Long frowned upon in professional workplaces, visible tattoos have become fashionable, especially as a way for entrepreneurs, like Cannon, to promote their businesses. Activists are using them to advocate for their causes. Workers and customers are getting them to express corporate fealty.
Cannon — whose day job is at Aerotek, a global staffing company — said visible tattoos are still a no-no at some professional service firms. But many seem to have eased up on their prohibitions.
"Times have changed," Cannon said, adding that perceptions that tattoos are just for rebels and rock stars are fading. "People are using tattoos to express themselves. You actually learn a lot about a people just through their ink."

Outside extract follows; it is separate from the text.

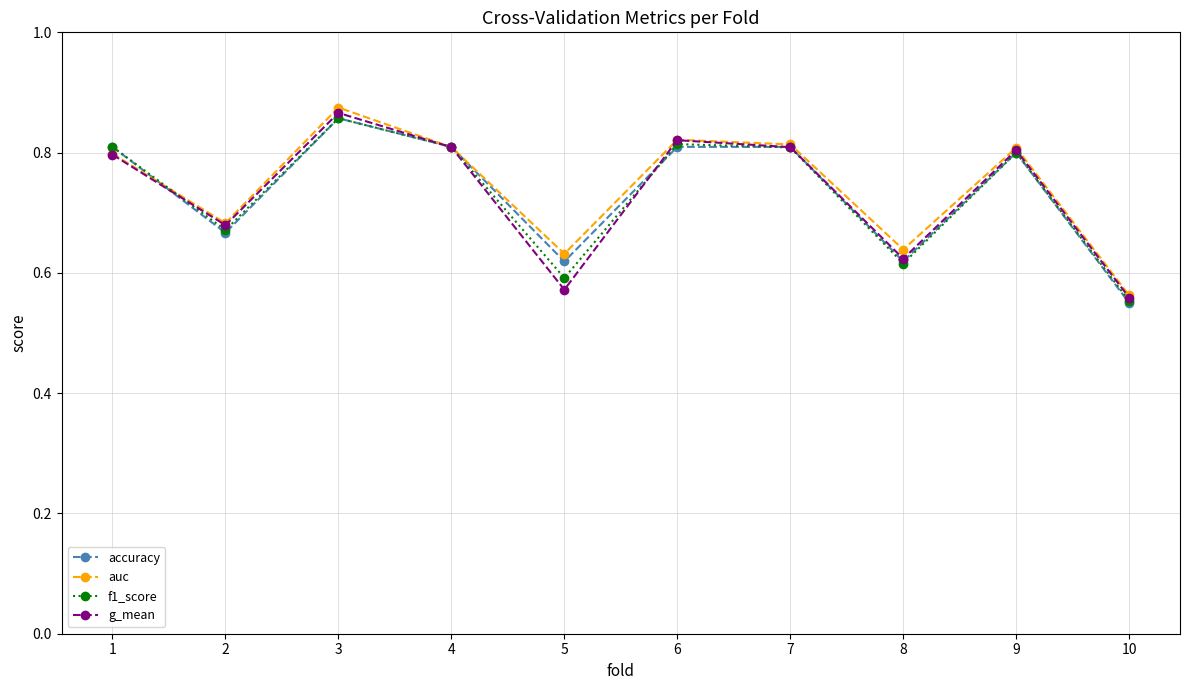

What is the sum of the f1_score values at 10 and 5?

1.1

A 2016 poll found that about 3 in 10 Americans had at least one tattoo, up from about 2 in 10 just four years earlier, and the younger they were, the more likely they were to have a tattoo: 47% of millennials — people in their 20s and 30s — had a tattoo; followed by 36% of gen Xers and 13% of baby boomers.

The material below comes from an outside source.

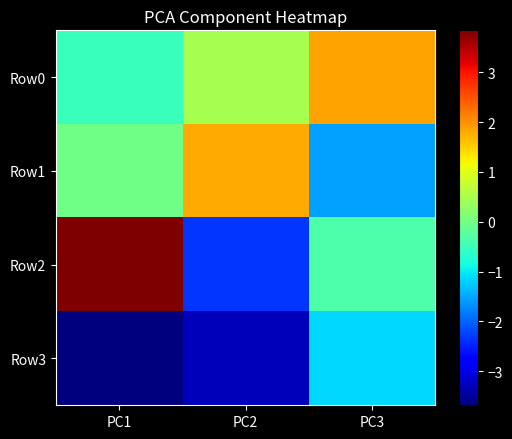

What is the spread (max minus min) of values at PC2?

5.1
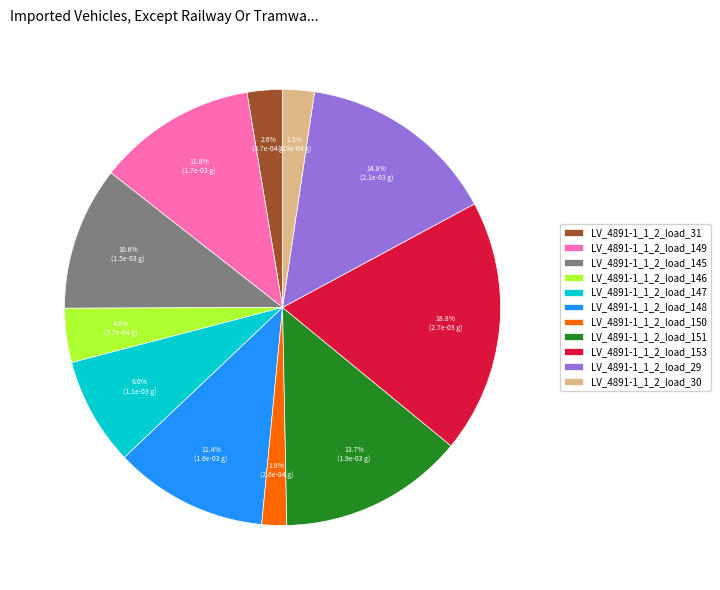

Which category has the smallest portion of the pie?

LV_4891-1_1_2_load_150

Moreover, the poll showed, a majority of Americans said they'd be comfortable seeing a person with a tattoo in a range of jobs including teachers, coaches, pediatricians, judges — and even presidential candidates.
And while Americans are getting more comfortable with tattoos in the office, they also seem increasingly adverse to wearing ties, which, for years, were part of the professional man's uniform.
As a recruiter, Cannon said she looks for tattoos during interviews to help start small talk and get nervous candidates to open up about themselves.
"I think its a new version of when people have children and put their pictures in their wallet and pull them out," she said. "It's like: 'Hey, these are some of my accomplishments. These are my babies. Look at what I got.' "
Consider events in just the past few days.
Last Sunday at the Academy Awards, young actress Emma Watson showed off a stylized temporary tattoo on her arm to show her deep devotion to the Time's Up movement against sexual harassment.
There was a bit of an uproar on social media.
But, the outcry wasn't because Watson — who played the goody-goody Gryffindor, Hermione Granger, in the "Harry Potter" movies and in real life is an Ivy League graduate — wore a tattoo to one of Hollywood’s most glamorous events.